Leaving school is one of life’s big milestones, an exciting time, full of possibilities. But it’s also a time of life-changing decisions for the 60,000 teenagers who walk out the school gates each year, for the final time.

After 12–13 years of being guided by teachers and timetables, knowing where they’re meant to be and what they’re meant to be doing, there’s a blank page full of question marks.

While this can be liberating, it can be daunting too, as they consider the options open to them. Study? Work? Apprenticeship? Gap year?

In 2018 61 percent of the students who left school the year before were enrolled in tertiary education at universities, institutes of technology and polytechnics (ITPs), wa-nanga and private training establishments (PTEs). When it comes to study programmes, the possibilities are countless – architecture, business, communications, dentistry, engineering, filmmaking, graphic design, horticulture … and on through to zoology it goes!

Where/what to study?

Some study programmes are harder to get into than others. Massey University’s Bachelor of Veterinary Science, for example, typically has around 300–330 New Zealand applicants for 100 places.
Some degrees have prerequisite entry requirements, such as minimum rank scores, and students may need to have studied certain subjects or achieved credits in particular subjects. There can be additional requirements too, such as an interview, portfolio or references.

It’s interesting to note that some qualifications are offered in different ways. For example, the New Zealand Certificate in Arboriculture is available through the Primary Industry Training Organisation as an apprenticeship, and through Waikato Institute of Technology as a full-time course.

How to pay for it

What to study is just part of the picture; how to pay for it is another. In 2017, the median annual student loan was $8,270, while the median overall balance on graduating was around $18,700.

The financial burden on students has eased a bit since 2018 when zero fees for the first year of study was introduced, with apprentices and industry trainees entitled to two years of fees-free training, because their courses are part-time.

After the first year of study, you’re typically looking at around $7,000–$8,000 per year in tuition fees for an undergraduate degree. An interest-free student loan is available to cover fees, course-related costs and to subsidise living expenses, with a student allowance available to some students, dependent on their parents’ income.
It’s significantly cheaper to live at home while studying, rather than moving away. A single fully catered room in a hall of residence will set students and/or their families back between $14,000 and $17,000 per year.
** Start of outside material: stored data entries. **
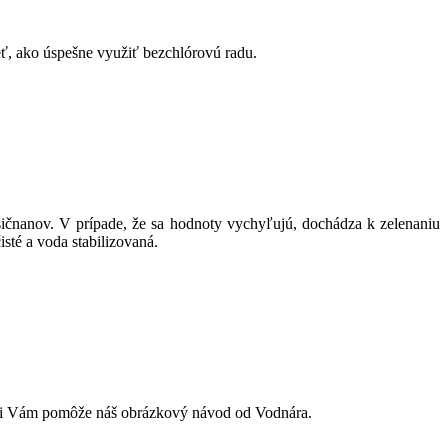
ť, ako úspešne využiť bezchlórovú radu.
usičnanov. V prípade, že sa hodnoty vychyľujú, dochádza k zelenaniu
sté a voda stabilizovaná.
mami Vám pomôže náš obrázkový návod od Vodnára.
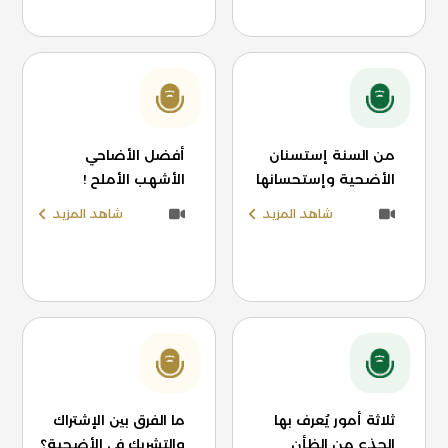
من السنة إستسنان
أفضل الأضاحي
الأضحية وإستحسانها
الأشهب الأملح !
شاهد المزيد
شاهد المزيد
ثلاثة أمور يُعرف بها
ما الفرق بين الإشتراك
الجذع من الظأن
والتشريك في الأضحية؟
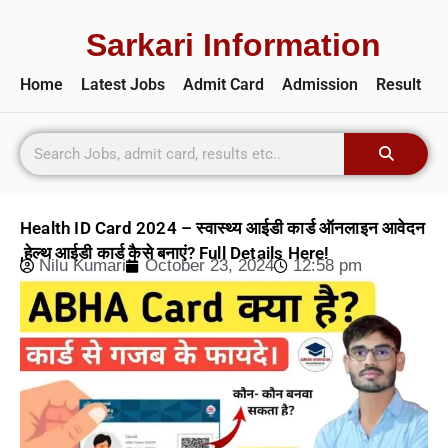
Sarkari Information
Home
Latest Jobs
Admit Card
Admission
Result
Health ID Card 2024 – स्वास्थ्य आईडी कार्ड ऑनलाइन आवेदन
,हेल्थ आईडी कार्ड कैसे बनाएं? Full Details Here!
Nilu Kumari
October 23, 2024
12:58 pm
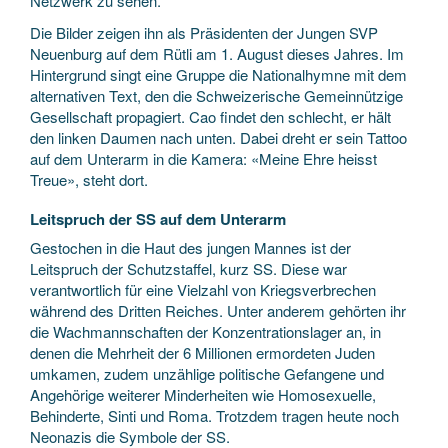
Netzwerk zu sehen.
Die Bilder zeigen ihn als Präsidenten der Jungen SVP
Neuenburg auf dem Rütli am 1. August dieses Jahres. Im
Hintergrund singt eine Gruppe die National­hymne mit dem
alternativen Text, den die Schweizerische Gemeinnützige
Gesellschaft propagiert. Cao findet den schlecht, er hält
den linken Daumen nach unten. Dabei dreht er sein Tattoo
auf dem Unterarm in die Kamera: «Meine Ehre heisst
Treue», steht dort.
Leitspruch der SS auf dem Unterarm
Gestochen in die Haut des jungen Mannes ist der
Leitspruch der Schutzstaffel, kurz SS. Diese war
verantwortlich für eine Vielzahl von Kriegsverbrechen
während des Dritten Reiches. Unter anderem gehörten ihr
die Wachmannschaften der Konzentrationslager an, in
denen die Mehrheit der 6 Millionen ermordeten Juden
umkamen, zudem unzählige politische Gefangene und
Angehörige weiterer Minderheiten wie Homosexuelle,
Behinderte, Sinti und Roma. Trotzdem tragen heute noch
Neonazis die Symbole der SS.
What about an apprenticeship?

On-the-job training and apprenticeships have the advantage of allowing young people to earn while they learn. Apprenticeships are offered in a variety of professions, from building and tourism to hairdressing and horticulture.
Apprentices work for, and learn from, an employer while completing on-the-job and written assessments and attending courses. The average apprenticeship takes 3–4 years, depending on the choice of trade.
You don’t always have to wait until leaving school to start a trade. Trade academies – a partnership between schools, industry training organisations and employers – enable students in Years 11 to 13 to combine study towards NCEA credits and a tertiary qualification at Level 1, 2 or 3.
Similarly, Gateway programmes allow students to explore job options while studying towards NCEA.

Employment resources available

Some teens are keen to get into the workforce straight from school, either temporarily to earn money to fund travels or a dream project, or to start working towards their career goals.

It’s worth pointing them in the direction of Employment New Zealand’s website
www.employment.govt.nz to make sure they’re receiving what they’re entitled to. The ‘Young Employees’ page has some helpful resources, including links to job-seeker websites and a salary guide, as well as a useful ‘Tips for Parents’ section.
Remember too, that people often find work through contacts, so spread the word to friends and colleagues that they’re looking for a job and arm them with the skills they’ll need to be successful.

According to Careers NZ, the seven essential skills employers are looking for are: positive attitude, communication, teamwork, self-management, willingness to learn, thinking skills (problem solving and decision making) and resilience.
Getting to work on time with the gear they need, listening carefully, asking questions if they don’t understand something and leaving their phone in their bag are good initial tips to equip them with.

Gap year an option

Another popular option for school leavers is to take a gap year to explore the world and/or decide what it is they really want to do. This can be self-driven, along the lines of a traditional OE, or supported via an organisation such as Latitude, Camp America or Volunteer Service Abroad.
Whatever ideas your young person is tossing about, the Careers NZ website is worth checking out. It has career-finding tools, information on study, training and scholarships, over 400 job profiles, tips on finding work and much more.